* Task item: Tell how many lines in the data below hold the string "left"; give nothing but the number.

* Data to use:
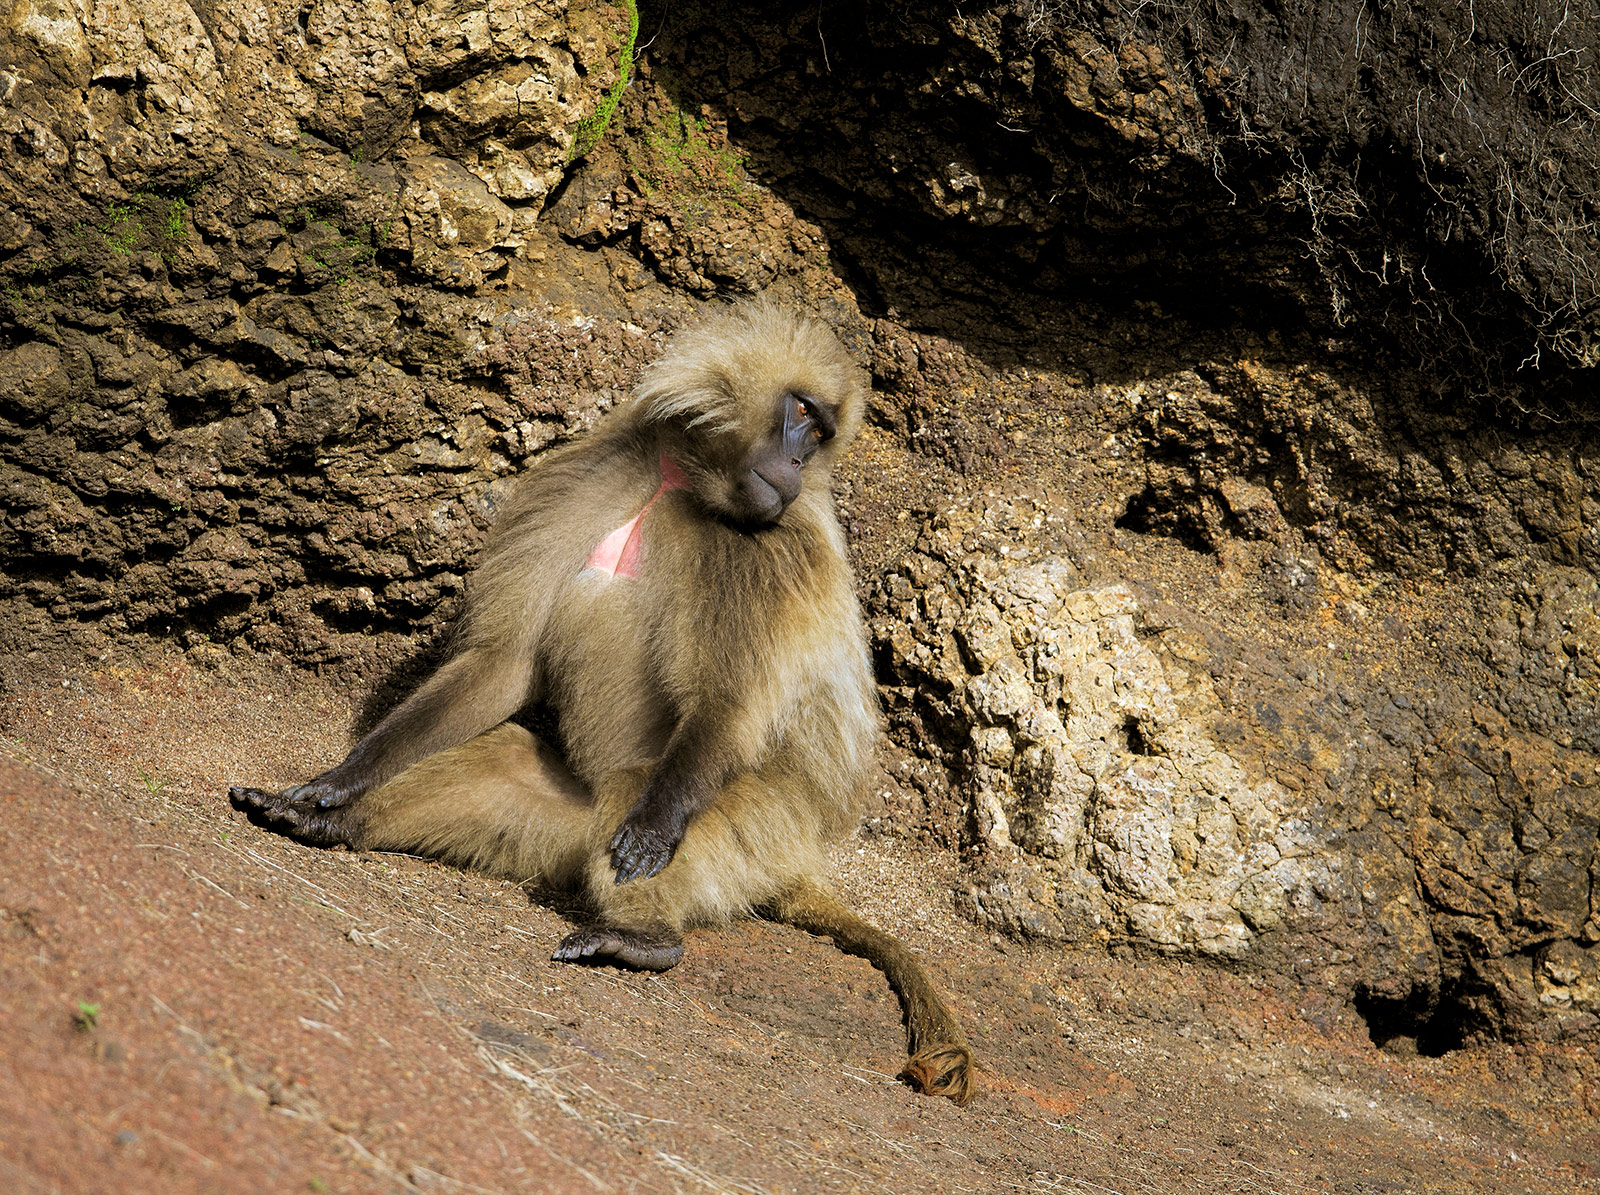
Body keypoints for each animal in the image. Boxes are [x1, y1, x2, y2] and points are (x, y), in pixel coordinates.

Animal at [230, 301, 974, 1105]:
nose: (800, 466)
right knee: (504, 759)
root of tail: (801, 857)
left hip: (756, 825)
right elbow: (504, 662)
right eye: (802, 414)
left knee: (638, 794)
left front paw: (653, 830)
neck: (682, 480)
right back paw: (329, 824)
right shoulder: (593, 474)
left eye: (822, 431)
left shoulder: (760, 544)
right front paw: (338, 782)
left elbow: (725, 705)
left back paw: (644, 938)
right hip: (569, 825)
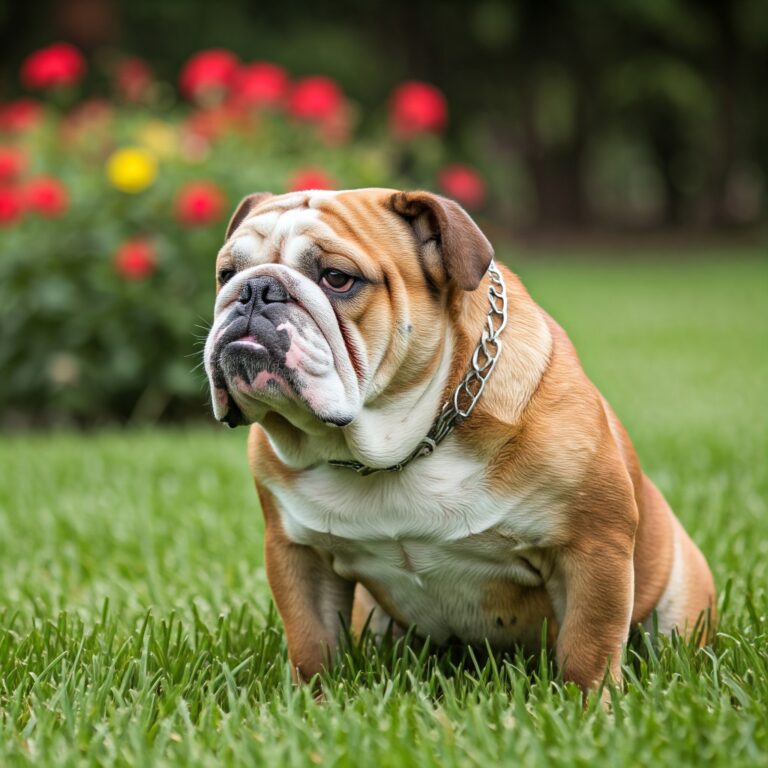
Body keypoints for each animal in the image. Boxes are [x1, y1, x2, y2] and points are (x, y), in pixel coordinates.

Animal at [202, 188, 712, 696]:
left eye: (337, 279)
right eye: (226, 273)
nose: (254, 290)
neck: (398, 447)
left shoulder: (592, 547)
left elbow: (589, 648)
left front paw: (589, 707)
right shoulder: (298, 553)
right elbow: (311, 643)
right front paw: (314, 701)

* Answer: 11